▶ Task objective
Whenever a line of the listing contains the string "interactivity", return that line.

▶ Material for this exercise
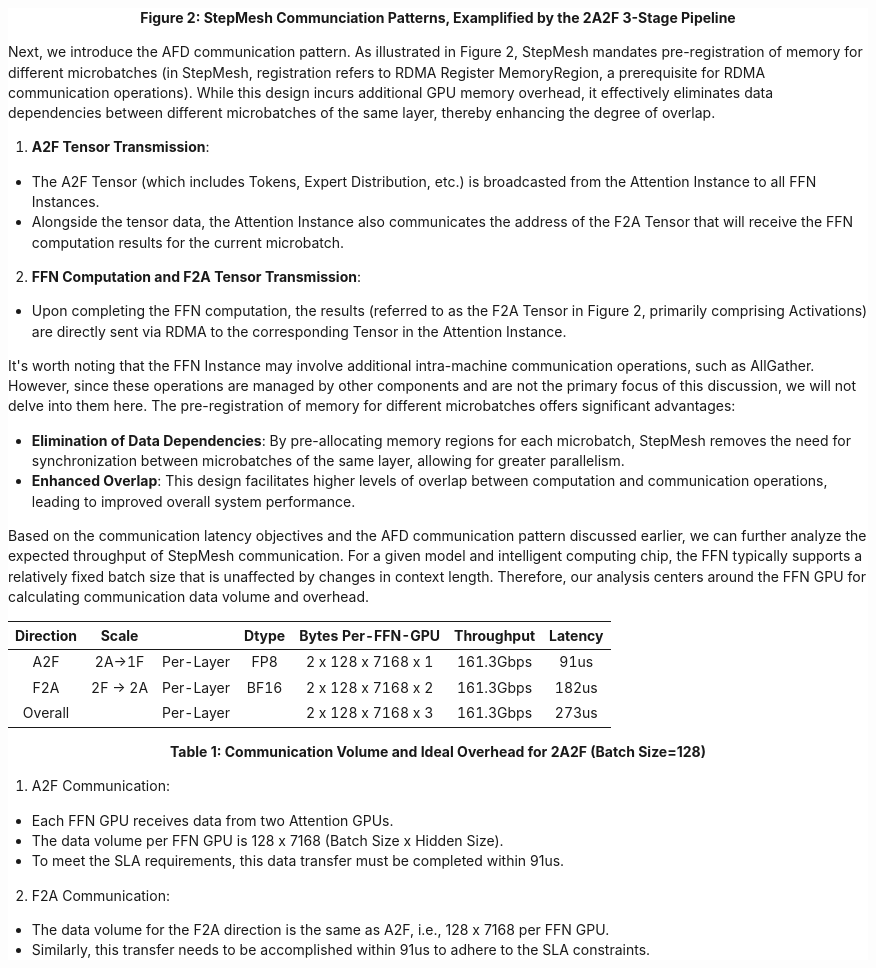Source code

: **<p align="center">Figure 2: StepMesh Communciation Patterns, Examplified by the 2A2F 3-Stage Pipeline</p>**

Next, we introduce the AFD communication pattern. As illustrated in Figure 2, StepMesh mandates pre-registration of memory for different microbatches (in StepMesh, registration refers to RDMA Register MemoryRegion, a prerequisite for RDMA communication operations). While this design incurs additional GPU memory overhead, it effectively eliminates data dependencies between different microbatches of the same layer, thereby enhancing the degree of overlap.


1. **A2F Tensor Transmission**:
  - The A2F Tensor (which includes Tokens, Expert Distribution, etc.) is broadcasted from the Attention Instance to all FFN Instances.
  - Alongside the tensor data, the Attention Instance also communicates the address of the F2A Tensor that will receive the FFN computation results for the current microbatch.
2. **FFN Computation and F2A Tensor Transmission**:
  - Upon completing the FFN computation, the results (referred to as the F2A Tensor in Figure 2, primarily comprising Activations) are directly sent via RDMA to the corresponding Tensor in the Attention Instance.

  It's worth noting that the FFN Instance may involve additional intra-machine communication operations, such as AllGather. However, since these operations are managed by other components and are not the primary focus of this discussion, we will not delve into them here. The pre-registration of memory for different microbatches offers significant advantages:

- **Elimination of Data Dependencies**: By pre-allocating memory regions for each microbatch, StepMesh removes the need for synchronization between microbatches of the same layer, allowing for greater parallelism.
- **Enhanced Overlap**: This design facilitates higher levels of overlap between computation and communication operations, leading to improved overall system performance.

Based on the communication latency objectives and the AFD communication pattern discussed earlier, we can further analyze the expected throughput of StepMesh communication. For a given model and intelligent computing chip, the FFN typically supports a relatively fixed batch size that is unaffected by changes in context length. Therefore, our analysis centers around the FFN GPU for calculating communication data volume and overhead.


| Direction | Scale |  | Dtype | Bytes Per-FFN-GPU | Throughput | Latency | 
| :---: | :---: | :---: | :---: | :---: | :---: | :---: |
| A2F | 2A->1F | Per-Layer | FP8 | 2 x 128 x 7168 x 1 | 161.3Gbps | 91us |
| F2A | 2F -> 2A | Per-Layer | BF16 | 2 x 128 x 7168 x 2 | 161.3Gbps | 182us |
| Overall |  | Per-Layer |  | 2 x 128 x 7168 x 3 | 161.3Gbps | 273us |

**<p align="center">Table 1: Communication Volume and Ideal Overhead for 2A2F (Batch Size=128)</p>**

1. A2F Communication:
  - Each FFN GPU receives data from two Attention GPUs.
  - The data volume per FFN GPU is 128 x 7168 (Batch Size x Hidden Size).
  - To meet the SLA requirements, this data transfer must be completed within 91us.
2. F2A Communication:
  - The data volume for the F2A direction is the same as A2F, i.e., 128 x 7168 per FFN GPU.
  - Similarly, this transfer needs to be accomplished within 91us to adhere to the SLA constraints.
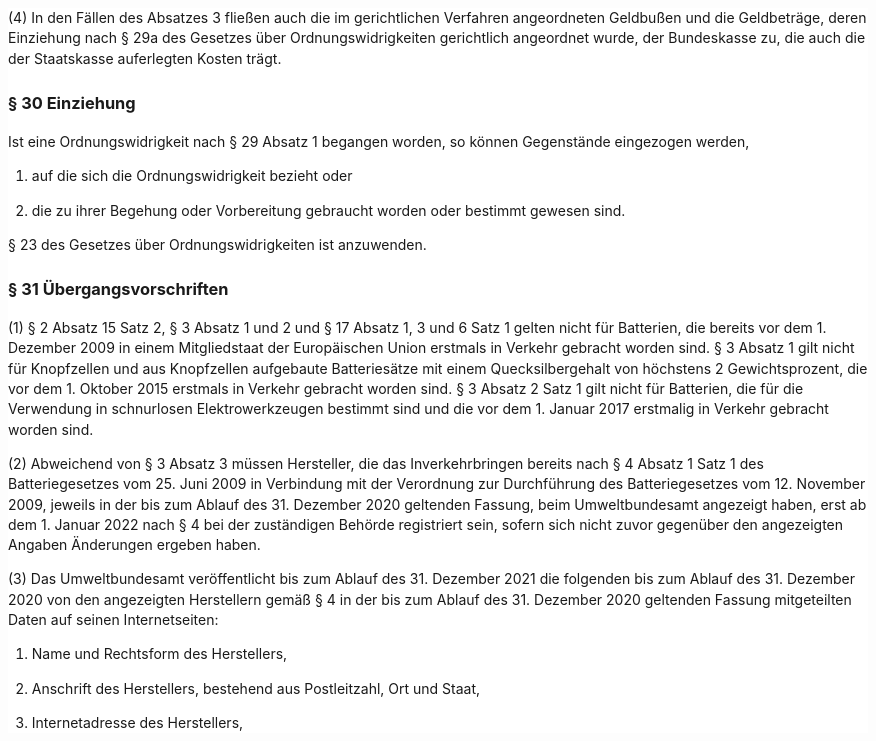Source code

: (4) In den Fällen des Absatzes 3 fließen auch die im gerichtlichen
Verfahren angeordneten Geldbußen und die Geldbeträge, deren Einziehung
nach § 29a des Gesetzes über Ordnungswidrigkeiten gerichtlich
angeordnet wurde, der Bundeskasse zu, die auch die der Staatskasse
auferlegten Kosten trägt.


### § 30 Einziehung

Ist eine Ordnungswidrigkeit nach § 29 Absatz 1 begangen worden, so
können Gegenstände eingezogen werden,

1.  auf die sich die Ordnungswidrigkeit bezieht oder


2.  die zu ihrer Begehung oder Vorbereitung gebraucht worden oder bestimmt
    gewesen sind.



§ 23 des Gesetzes über Ordnungswidrigkeiten ist anzuwenden.


### § 31 Übergangsvorschriften

(1) § 2 Absatz 15 Satz 2, § 3 Absatz 1 und 2 und § 17 Absatz 1, 3 und
6 Satz 1 gelten nicht für Batterien, die bereits vor dem 1. Dezember
2009 in einem Mitgliedstaat der Europäischen Union erstmals in Verkehr
gebracht worden sind. § 3 Absatz 1 gilt nicht für Knopfzellen und aus
Knopfzellen aufgebaute Batteriesätze mit einem Quecksilbergehalt von
höchstens 2 Gewichtsprozent, die vor dem 1. Oktober 2015 erstmals in
Verkehr gebracht worden sind. § 3 Absatz 2 Satz 1 gilt nicht für
Batterien, die für die Verwendung in schnurlosen Elektrowerkzeugen
bestimmt sind und die vor dem 1. Januar 2017 erstmalig in Verkehr
gebracht worden sind.

(2) Abweichend von § 3 Absatz 3 müssen Hersteller, die das
Inverkehrbringen bereits nach § 4 Absatz 1 Satz 1 des Batteriegesetzes
vom 25. Juni 2009 in Verbindung mit der Verordnung zur Durchführung
des Batteriegesetzes vom 12. November 2009, jeweils in der bis zum
Ablauf des 31. Dezember 2020 geltenden Fassung, beim Umweltbundesamt
angezeigt haben, erst ab dem 1. Januar 2022 nach § 4 bei der
zuständigen Behörde registriert sein, sofern sich nicht zuvor
gegenüber den angezeigten Angaben Änderungen ergeben haben.

(3) Das Umweltbundesamt veröffentlicht bis zum Ablauf des 31. Dezember
2021 die folgenden bis zum Ablauf des 31. Dezember 2020 von den
angezeigten Herstellern gemäß § 4 in der bis zum Ablauf des 31.
Dezember 2020 geltenden Fassung mitgeteilten Daten auf seinen
Internetseiten:

1.  Name und Rechtsform des Herstellers,


2.  Anschrift des Herstellers, bestehend aus Postleitzahl, Ort und Staat,


3.  Internetadresse des Herstellers,

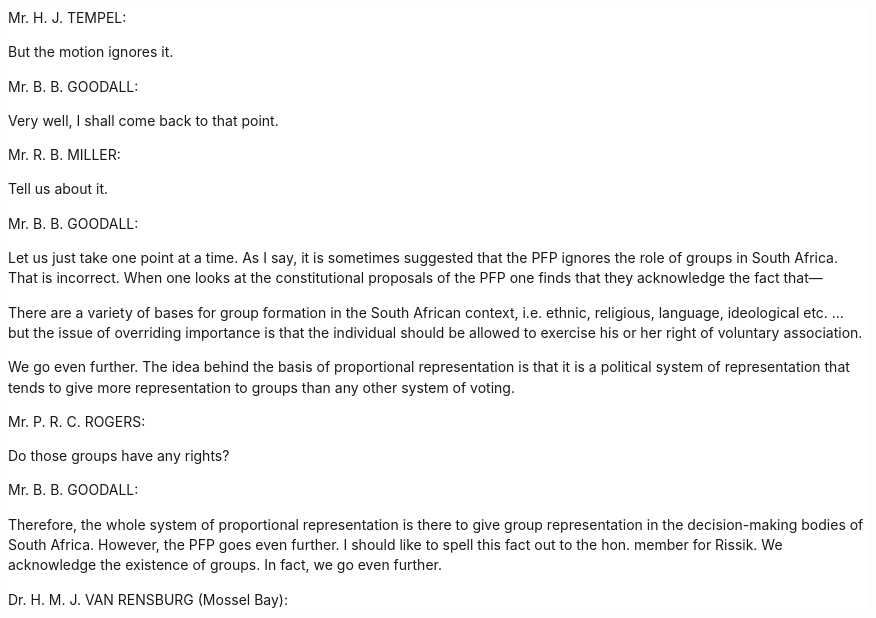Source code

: <from>Mr. <person refersTo="hansard_za">H. J. TEMPEL</person>:</from>

<p>But the motion ignores it.</p>

</speech>

<speech by="#goodall">

<from>Mr. <person refersTo="hansard_za">B. B. GOODALL</person>:</from>

<p>Very well, I shall come back to that point.</p>

</speech>

<speech by="#miller">

<from>Mr. <person refersTo="hansard_za">R. B. MILLER</person>:</from>

<p>Tell us about it.</p>

</speech>

<speech by="#goodall">

<from>Mr. <person refersTo="hansard_za">B. B. GOODALL</person>:</from>

<p>Let us just take one point at a time. As I say, it is sometimes suggested that the PFP ignores the role of groups in South Africa. That is incorrect. When one looks at the constitutional proposals of the PFP one finds that they acknowledge the fact that&#x2014;</p>

<block name="quote">There are a variety of bases for group formation in the South African context, i.e. ethnic, religious, language, ideological etc. &#x2026; but the issue of overriding importance is that the individual should be allowed to exercise his or her right of voluntary association.</block>

<p>We go even further. The idea behind the basis of proportional representation is that it is a political system of representation that tends to give more representation to groups than any other system of voting.</p>

</speech>

<speech by="#rogers">

<from>Mr. <person refersTo="hansard_za">P. R. C. ROGERS</person>:</from>

<p>Do those groups have any rights?</p>

</speech>

<speech by="#goodall">

<from>Mr. <person refersTo="hansard_za">B. B. GOODALL</person>:</from>

<p>Therefore, the whole system of proportional representation is there to give group representation in the decision-making bodies of South Africa. However, the PFP goes even further. I should like to spell this fact out to the hon. member for Rissik. We acknowledge the existence of groups. In fact, we go even further.</p>

</speech>

<speech by="#van_rensburg">

<from>Dr. <person refersTo="hansard_za">H. M. J. VAN RENSBURG</person> (Mossel Bay):</from>
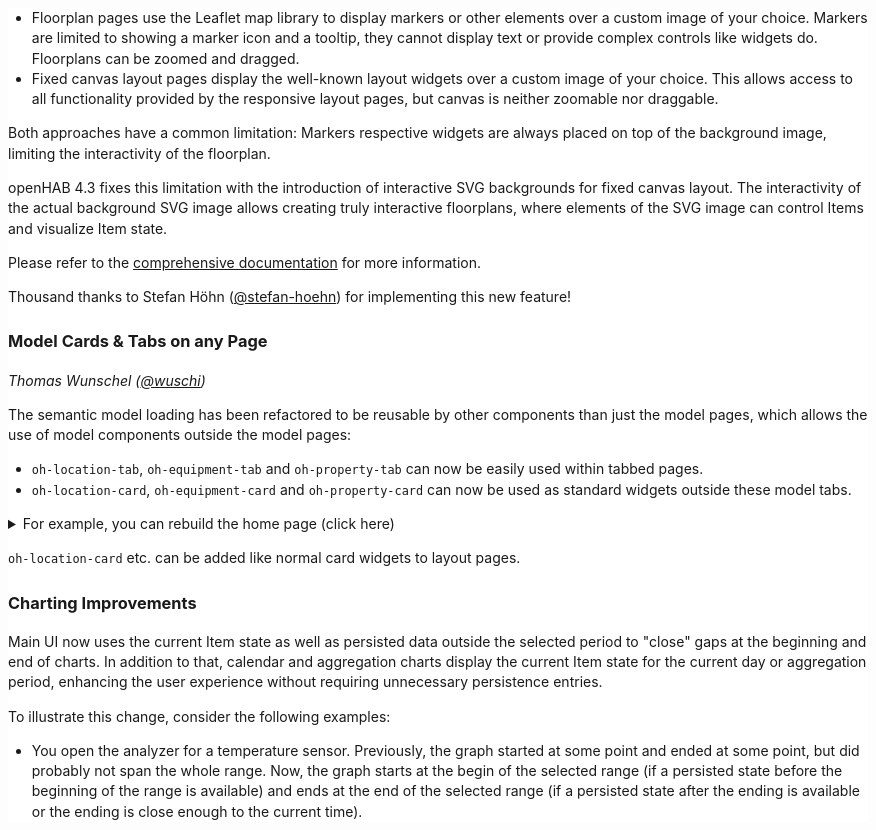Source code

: - Floorplan pages use the Leaflet map library to display markers or other elements over a custom image of your choice.
  Markers are limited to showing a marker icon and a tooltip, they cannot display text or provide complex controls like widgets do.
  Floorplans can be zoomed and dragged.
- Fixed canvas layout pages display the well-known layout widgets over a custom image of your choice.
  This allows access to all functionality provided by the responsive layout pages, but canvas is neither zoomable nor draggable.

Both approaches have a common limitation:
Markers respective widgets are always placed on top of the background image, limiting the interactivity of the floorplan.

openHAB 4.3 fixes this limitation with the introduction of interactive SVG backgrounds for fixed canvas layout.
The interactivity of the actual background SVG image allows creating truly interactive floorplans, where elements of the SVG image can control Items and visualize Item state.

Please refer to the [comprehensive documentation](/docs/ui/layout-pages-fixed.html#interactive-svg-backgrounds) for more information.

Thousand thanks to Stefan Höhn ([@stefan-hoehn](https://github.com/stefan-hoehn)) for implementing this new feature!

### Model Cards & Tabs on any Page

_Thomas Wunschel ([@wuschi](https://github.com/wuschi))_

The semantic model loading has been refactored to be reusable by other components than just the model pages, which allows the use of model components outside the model pages:

- `oh-location-tab`, `oh-equipment-tab` and `oh-property-tab` can now be easily used within tabbed pages.
- `oh-location-card`, `oh-equipment-card` and `oh-property-card` can now be used as standard widgets outside these model tabs.

<details><summary>For example, you can rebuild the home page (click here)</summary></details>

`oh-location-card` etc. can be added like normal card widgets to layout pages.

### Charting Improvements

Main UI now uses the current Item state as well as persisted data outside the selected period to "close" gaps at the beginning and end of charts.
In addition to that, calendar and aggregation charts display the current Item state for the current day or aggregation period, enhancing the user experience without requiring unnecessary persistence entries.

To illustrate this change, consider the following examples:

- You open the analyzer for a temperature sensor.
  Previously, the graph started at some point and ended at some point, but did probably not span the whole range.
  Now, the graph starts at the begin of the selected range (if a persisted state before the beginning of the range is available) and ends at the end of the selected range (if a persisted state after the ending is available or the ending is close enough to the current time).
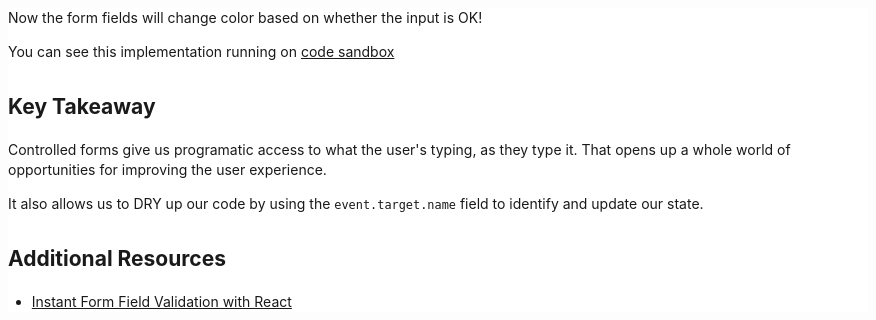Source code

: Now the form fields will change color based on whether the input is OK!

You can see this implementation running on [code sandbox](https://codesandbox.io/s/ada-students-forms-advanced-jlqc9)

## Key Takeaway

Controlled forms give us programatic access to what the user's typing, as they type it. That opens up a whole world of opportunities for improving the user experience.

It also allows us to DRY up our code by using the `event.target.name` field to identify and update our state.

## Additional Resources

- [Instant Form Field Validation with React](https://medium.freecodecamp.org/how-to-use-reacts-controlled-inputs-for-instant-form-field-validation-b1c7b033527e)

▶ Response
Markers respective widgets are always placed on top of the background image, limiting the interactivity of the floorplan.
The interactivity of the actual background SVG image allows creating truly interactive floorplans, where elements of the SVG image can control Items and visualize Item state.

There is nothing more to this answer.